(WORKING DATA)

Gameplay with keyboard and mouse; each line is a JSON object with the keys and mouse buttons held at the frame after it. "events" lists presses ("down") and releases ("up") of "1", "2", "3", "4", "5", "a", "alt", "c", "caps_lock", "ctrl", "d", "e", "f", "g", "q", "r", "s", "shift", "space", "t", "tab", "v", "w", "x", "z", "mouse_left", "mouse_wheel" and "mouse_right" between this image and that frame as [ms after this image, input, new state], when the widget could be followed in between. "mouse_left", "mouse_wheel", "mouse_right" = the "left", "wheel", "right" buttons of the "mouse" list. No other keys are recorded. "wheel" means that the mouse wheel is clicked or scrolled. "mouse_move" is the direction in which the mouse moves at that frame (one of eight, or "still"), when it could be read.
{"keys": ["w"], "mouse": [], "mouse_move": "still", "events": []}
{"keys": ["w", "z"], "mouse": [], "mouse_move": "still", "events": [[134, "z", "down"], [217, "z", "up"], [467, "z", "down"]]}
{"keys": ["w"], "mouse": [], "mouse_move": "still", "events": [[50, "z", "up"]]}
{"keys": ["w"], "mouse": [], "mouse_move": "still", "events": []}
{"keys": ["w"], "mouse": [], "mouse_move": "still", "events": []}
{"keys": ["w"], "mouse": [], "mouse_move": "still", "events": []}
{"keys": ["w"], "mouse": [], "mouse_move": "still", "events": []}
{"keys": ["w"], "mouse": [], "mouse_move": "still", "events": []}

(End WORKING DATA)

As the exercise requires, copy out the data shown above word for word.

Gameplay with keyboard and mouse; each line is a JSON object with the keys and mouse buttons held at the frame after it. "events" lists presses ("down") and releases ("up") of "1", "2", "3", "4", "5", "a", "alt", "c", "caps_lock", "ctrl", "d", "e", "f", "g", "q", "r", "s", "shift", "space", "t", "tab", "v", "w", "x", "z", "mouse_left", "mouse_wheel" and "mouse_right" between this image and that frame as [ms after this image, input, new state], when the widget could be followed in between. "mouse_left", "mouse_wheel", "mouse_right" = the "left", "wheel", "right" buttons of the "mouse" list. No other keys are recorded. "wheel" means that the mouse wheel is clicked or scrolled. "mouse_move" is the direction in which the mouse moves at that frame (one of eight, or "still"), when it could be read.
{"keys": ["w"], "mouse": [], "mouse_move": "still", "events": []}
{"keys": ["w", "z"], "mouse": [], "mouse_move": "still", "events": [[134, "z", "down"], [217, "z", "up"], [467, "z", "down"]]}
{"keys": ["w"], "mouse": [], "mouse_move": "still", "events": [[50, "z", "up"]]}
{"keys": ["w"], "mouse": [], "mouse_move": "still", "events": []}
{"keys": ["w"], "mouse": [], "mouse_move": "still", "events": []}
{"keys": ["w"], "mouse": [], "mouse_move": "still", "events": []}
{"keys": ["w"], "mouse": [], "mouse_move": "still", "events": []}
{"keys": ["w"], "mouse": [], "mouse_move": "still", "events": []}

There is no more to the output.